> [Text under study]:
=== Section Start ===

20(e) Prohibition on Sale of Gift Certificates or Cards With Expiration Dates
1. Reasonable opportunity. Under § 205.20(e)(1), no person may sell or issue a gift certificate, store gift card, or general-use prepaid card with an expiration date, unless there are policies and procedures in place to provide consumers with a reasonable opportunity to purchase a certificate or card with at least five years remaining until the certificate or card expiration date. Consumers are deemed to have a reasonable opportunity to purchase a certificate or card with at least five years remaining until the certificate or card expiration date if:
i. There are policies and procedures established to prevent the sale of a certificate or card unless the certificate or card expiration date is at least five years after the date the certificate or card was sold or initially issued to a consumer; or
ii. A certificate or card is available to consumers to purchase five years and six months before the certificate or card expiration date.
2. Applicability to replacement certificates or cards. Section 205.20(e)(1) applies solely to the purchase of a certificate or card. Therefore, § 205.20(e)(1) does not apply to the replacement of such certificates or cards. Certificates or cards issued as a replacement may bear a certificate or card expiration date of less than five years from the date of issuance of the replacement certificate or card. If the certificate or card expiration date for a replacement certificate or card is later than the date set forth in § 205.20(e)(2)(i), then pursuant to § 205.20(e)(2), the expiration date for the underlying funds at the time the replacement certificate or card is issued must be no earlier than the expiration date for the replacement certificate or card. For purposes of § 205.20(e)(2), funds are not considered to be loaded to a store gift card or general-use prepaid card solely because a replacement card has been issued or activated for use.
3. Disclosure of funds expiration—date not required. Section 205.20(e)(3)(i) does not require disclosure of the precise date the funds will expire. It is sufficient to disclose, for example, “Funds expire 5 years from the date funds last loaded to the card.”; “Funds can be used 5 years from the date money was last added to the card.”; or “Funds do not expire.”
4. Disclosure not required if no expiration date. If the certificate or card and underlying funds do not expire, the disclosure required by § 205.20(e)(3)(i) need not be stated on the certificate or card. If the certificate or card and underlying funds expire at the same time, only one expiration date need be disclosed on the certificate or card.

=== Section End ===

> [Task instructions]:
1 – Can you repeat the gift card expiration rules word for word, from "4. Disclosure not" to "disclosed on the certificate or card."?
2 – Would you reproduce the chart entries exactly, from the line with "col_1 (Volume), col_2 (Amount)" through the end of the entries, with the pictures left out?

Chart analysis data:
=== Section Start ===

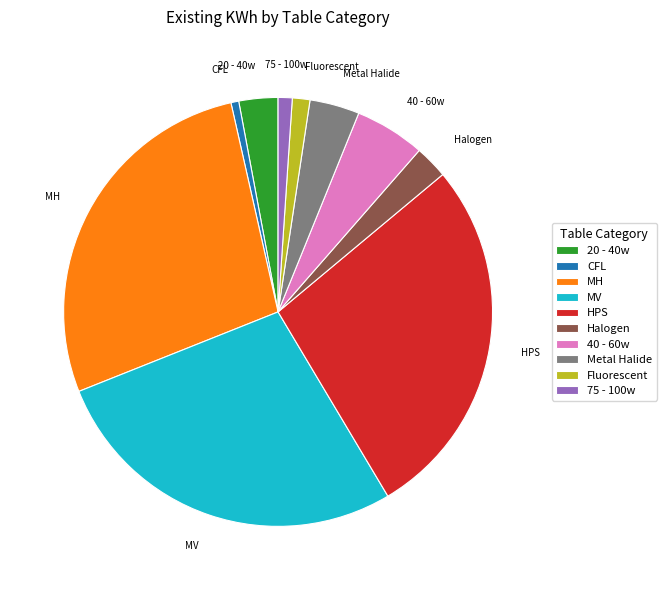

Combined, do HPS and 40 - 60w account for over 50%?

No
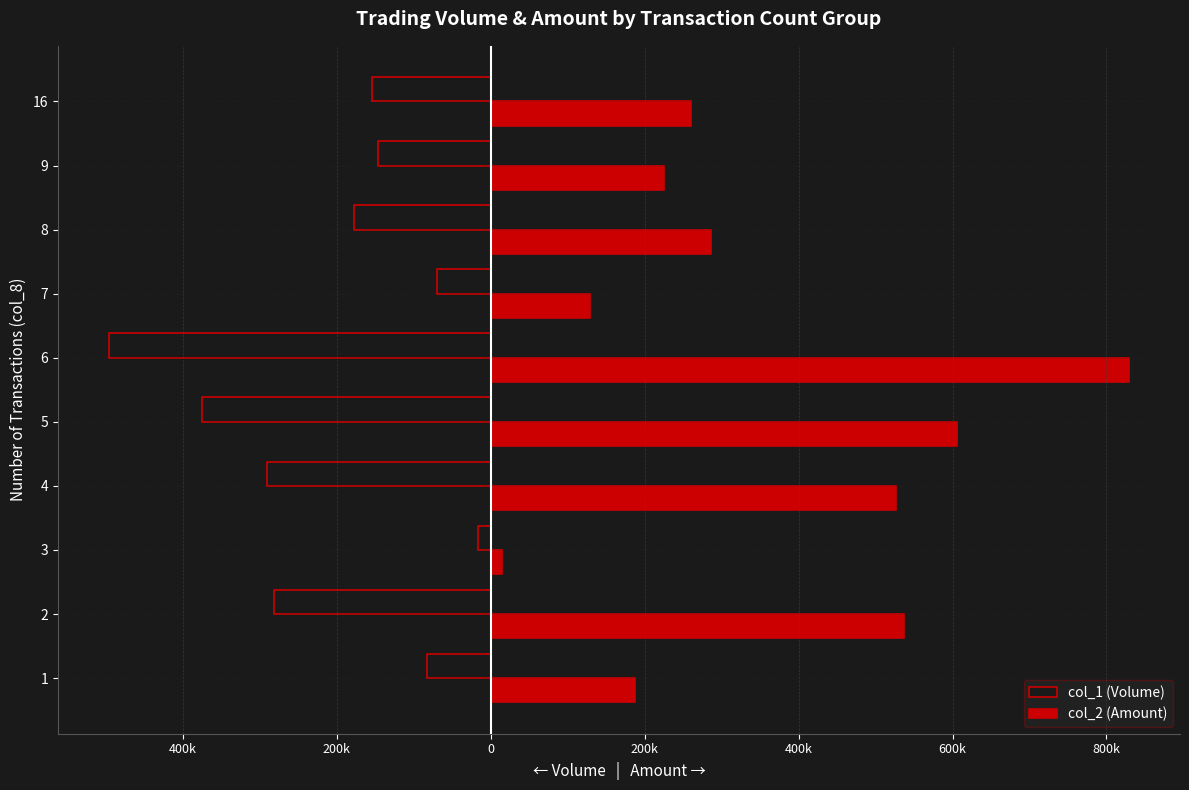

What are all the series names shown in the legend?

col_1 (Volume), col_2 (Amount)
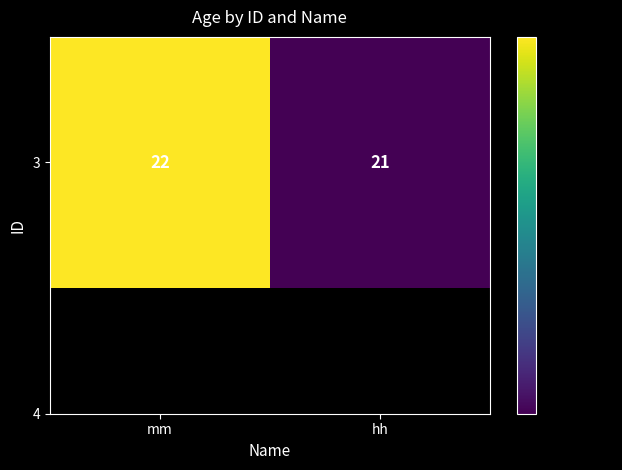

Reading right to left, extract all data points from this chart.

21	22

=== Section End ===

> [Answer list]:
1 –
4. Disclosure not required if no expiration date. If the certificate or card and underlying funds do not expire, the disclosure required by § 205.20(e)(3)(i) need not be stated on the certificate or card. If the certificate or card and underlying funds expire at the same time, only one expiration date need be disclosed on the certificate or card.

2 –
col_1 (Volume), col_2 (Amount)

Reading right to left, extract all data points from this chart.

21	22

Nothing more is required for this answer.